Amtliche Abkürzung: NDiszG
Referenz: 20412

Abschnitt: Zweites Kapitel – Disziplinarverfahren vor dem Verwaltungsgericht → Erster Abschnitt – Klageverfahren
 

(1) 1Wenn das Verwaltungsgericht die für die Entscheidung maßgeblichen tatsächlichen Feststellungen getroffen hat, kann es, auch nach der Eröffnung der mündlichen Verhandlung, mit Zustimmung der Beteiligten durch Beschluss

  1. 1.
    die Klage abweisen,
  2. 2.
    im Klageverfahren gegen eine Disziplinarverfügung die Disziplinarverfügung aufheben oder die Disziplinarmaßnahme durch eine Disziplinarmaßnahme von geringerem Gewicht ersetzen oder
  3. 3.
    im Disziplinarklageverfahren eine Disziplinarmaßnahme (§ 6) aussprechen.

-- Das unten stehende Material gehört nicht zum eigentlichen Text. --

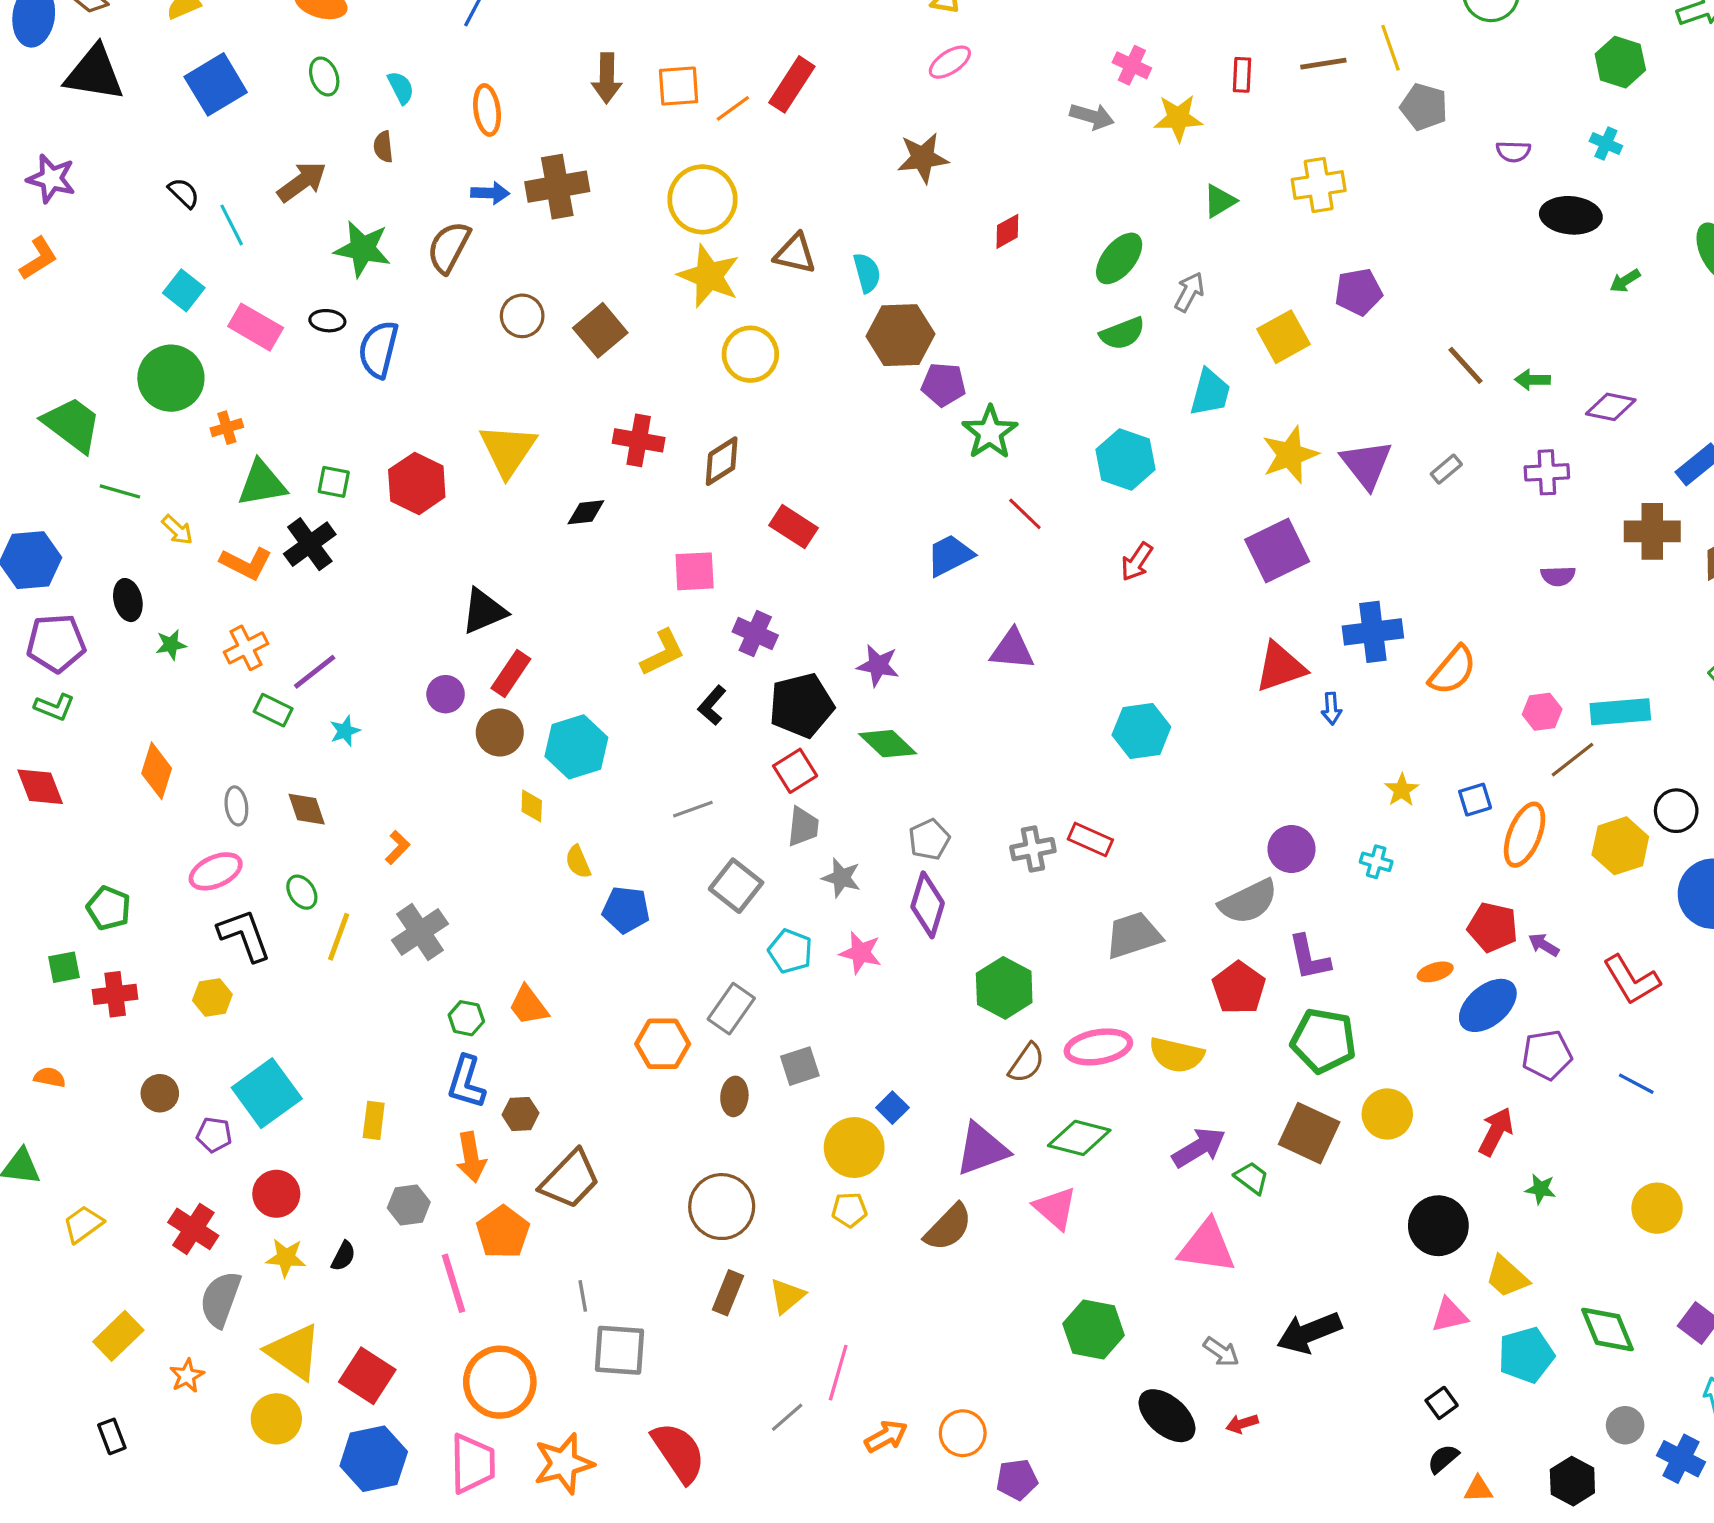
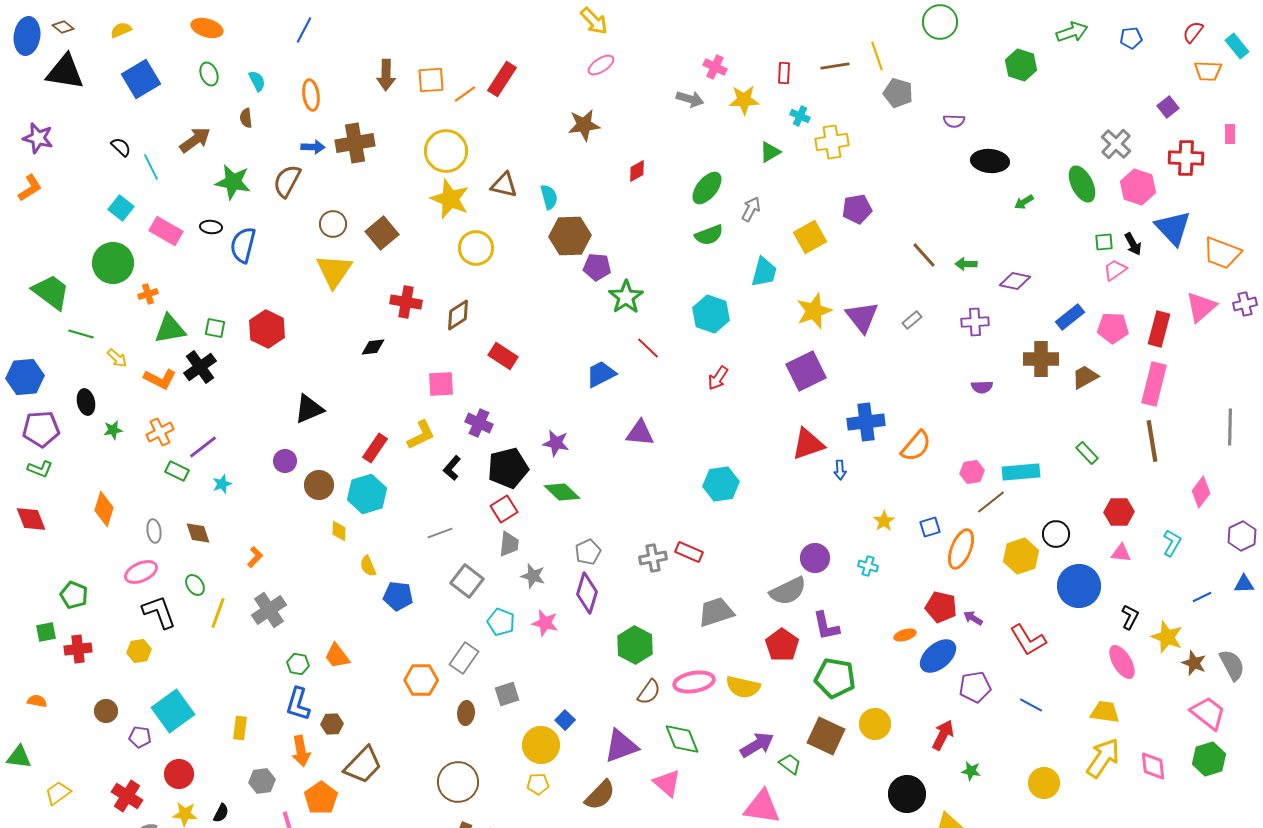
cyan cross: (1606, 143) -> (800, 116), moved
yellow triangle: (508, 450) -> (334, 271), moved
red rectangle: (511, 673) -> (375, 448), moved
green diamond: (1079, 1138) -> (682, 739), turned 54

2§ 55 Abs. 2 Satz 1 und Abs. 3 Satz 1 gilt entsprechend. 3Vor Erteilung der Zustimmung hat das Verwaltungsgericht den Beteiligten die beabsichtigte Entscheidung nach Art und Höhe mitzuteilen. 4Zur Erklärung der Zustimmung kann eine Frist gesetzt werden, nach deren Ablauf die Zustimmung als erteilt gilt, wenn nicht ein Beteiligter widersprochen hat und die Beteiligten über diese Folge belehrt worden sind. 5Erfolgt der Widerspruch erst nach Ablauf der Frist, so entfällt die Zustimmung rückwirkend, wenn für die Verspätung ein zwingender Grund glaubhaft gemacht wird.

(2) Der rechtskräftige Beschluss nach Absatz 1 steht einem rechtskräftigen Urteil gleich.